* [YOUR GOAL]
Answer these questions using the forum thread below.
(a) What is the name of the one pup that was kept?
(b) How many times did cubbysan's four-year-old have the clip played?
(c) Whom does marshab1 say they would not have now without the support they got?

* [TEXT]
# How GRF came to life! [VIDEO]



## AtticusJordie (Aug 15, 2006)

Sweeeeeeeeeeeeeet!

As a relative newby--I always wondered how the Forum started!

Thanks, Joe. You, Kia and the pups started it all!

SJ


----------



## Heidi36oh (Feb 27, 2007)

OMG Joe, there adorable I'm so glad you got this forum together because it's a great place to be. It always amazes me how people come together when needed, like Hooch. Don't think I ever seen a forum pull together like this one, everyone is so helpful.

Thank you Joe


----------



## Joe (Apr 9, 2005)

Yeah, we are such a great bunch... I agree. This forum came a long way...


----------



## Oaklys Dad (Dec 28, 2005)

That is certainly reason enough right there Joe. I love Kia's expression as she is nursing her pups. What a loving mom she was to those pups.


----------



## Joe (Apr 9, 2005)

Oaklys Dad said:


> That is certainly reason enough right there Joe. I love Kia's expression as she is nursing her pups. What a loving mom she was to those pups.


She was so amazing. Pups could do anything they wanted, she was always just taking care... Lila (the one pup we kept) still can jump all over her, eat her food and Kia would just accept it the way which is hard to even describe. If it was any other dog, Kia would be figting over it. 
She is a great dog mom.


----------



## cubbysan (Mar 13, 2007)

Thanks Joe! My four year old really enjoyed that clip. She had me play is 3 times!

Also, thanks for this forum. Amazing how people from all around the world could become friends and all the dogs that have been rescued through this forum.


----------



## vrocco1 (Feb 25, 2006)

Great clip Joe. Kia looks like such a happy and proud mom!

Thanks for keeping the GRF together. What a great (and smart) bunch of people we have here.


----------



## threegoldengirls (Mar 1, 2006)

Thank you Joe and Kia for this great forum! The clip is very sweet.


----------



## Phoebe (Feb 8, 2006)

That clip is so precious! What a loving, sweet mother Kia was.

Jan, Seamus, Gracie, Phoebe & Duke


----------



## marshab1 (Aug 28, 2006)

Great video! 

And I have to say thank you also for creating this forum. We do have a great bunch of people. The support and answers they often provide are incredible. If I had not gotten the support I have I probably would have listened to the vets and wouldn't have Tinkerbell now.


----------



## Misslane&lois (Nov 18, 2007)

thanks for upload this video Joe!! things like that make me smile!!!!!!
all the puppies are adorables hehehe


----------



## Angel_Kody (Feb 27, 2007)

Thanks for sharing the video Joe and thanks to Kia for being the inspiration for this forum.


----------



## Augustus McCrae's Mom (Aug 14, 2007)

Thanks Joe and Kia! This forum has taught me a lot and has definitely cemented the fact that I will be a Golden lover the rest of my life!


----------

* [RAW DATA]
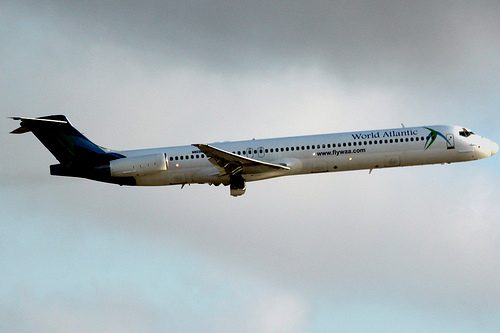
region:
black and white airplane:
[6, 113, 498, 198]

* [SOLUTION TO THIS EXERCISE]
(a) Lila
(b) 3 times
(c) Tinkerbell